I have been asked about installing a pocket door in place of an existing 2-6 door in a bearing wall of a 1930's house. Does anyone have a good suggestion how to support roof loads while I remove existing header and studs in order to install a new header across a 5'-wide opening for the pocket door frame?

House 24' wide by about 35'long; hardwood floors over 1x6 subfloor boards; flat roof; center wall runs front to back supported under the floorboards by a 4x6 beam set on piers (outside walls are on concretefoundation). I am pretty sure that the joists that support the flat roof do not span the whole width of the house but rather span from outside walls to the center wall. Interior walls and ceilings are of course lath and plaster.

Thanks in advance.



(post #100322, reply #1 of 5)

Read the latest issue of Fine Homebuilding. There's a very elegant method of retrofitting a header into a load bearing wall. Otherwise, you'll need to use jacks and posts to transfer the load away from the wall and down to a solid foundation while you put in the new header.


"When we build, let us think that we build forever.  Let it not be for present delight nor for present use alone." --John Ruskin

"so it goes"


(post #100322, reply #5 of 5)

Thanks guys. I'm always amazed that busy people like you will take time to help out with other guys' questions.

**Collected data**
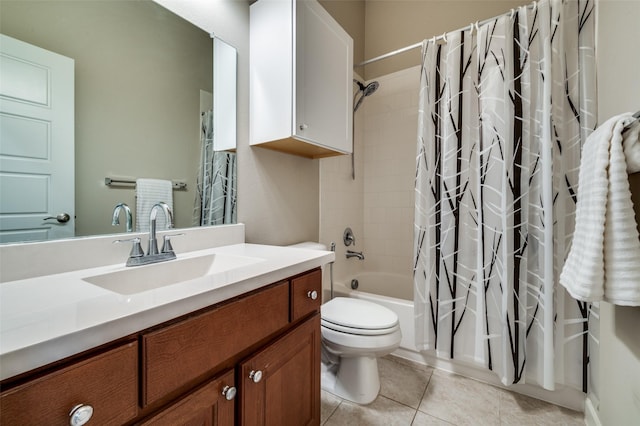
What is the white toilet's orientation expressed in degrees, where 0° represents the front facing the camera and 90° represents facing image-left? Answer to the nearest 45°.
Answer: approximately 315°

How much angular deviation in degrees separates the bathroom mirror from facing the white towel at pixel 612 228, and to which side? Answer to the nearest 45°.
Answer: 0° — it already faces it

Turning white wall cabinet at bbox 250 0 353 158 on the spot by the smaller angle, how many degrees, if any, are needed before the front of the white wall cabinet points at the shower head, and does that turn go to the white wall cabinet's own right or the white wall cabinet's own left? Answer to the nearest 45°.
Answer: approximately 90° to the white wall cabinet's own left

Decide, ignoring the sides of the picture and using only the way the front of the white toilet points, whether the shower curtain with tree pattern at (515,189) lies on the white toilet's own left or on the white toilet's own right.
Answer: on the white toilet's own left

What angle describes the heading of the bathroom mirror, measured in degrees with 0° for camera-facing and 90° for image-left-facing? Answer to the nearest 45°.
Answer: approximately 315°

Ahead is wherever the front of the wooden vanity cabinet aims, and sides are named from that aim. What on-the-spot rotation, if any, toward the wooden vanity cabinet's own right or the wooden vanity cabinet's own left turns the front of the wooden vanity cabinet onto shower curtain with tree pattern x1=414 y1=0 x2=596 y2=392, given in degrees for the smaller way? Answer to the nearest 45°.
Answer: approximately 45° to the wooden vanity cabinet's own left

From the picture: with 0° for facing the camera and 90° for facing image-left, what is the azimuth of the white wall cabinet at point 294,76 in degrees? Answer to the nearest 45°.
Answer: approximately 315°
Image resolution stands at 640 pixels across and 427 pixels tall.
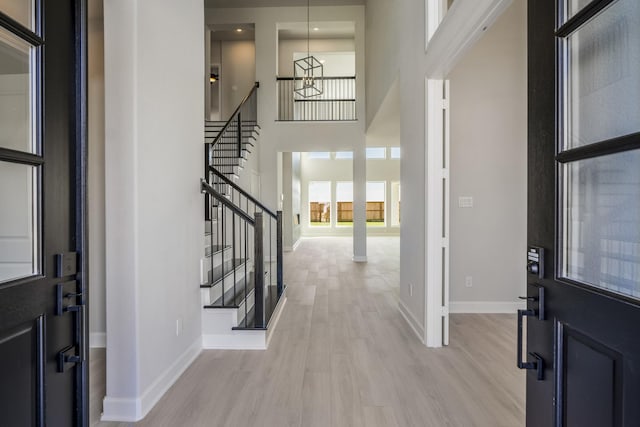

**Exercise directions**
In the pocket door thread, what supports the center wall under the floorboards? Rely only on the pocket door thread.

**Written response**
A 4x6 beam set on piers.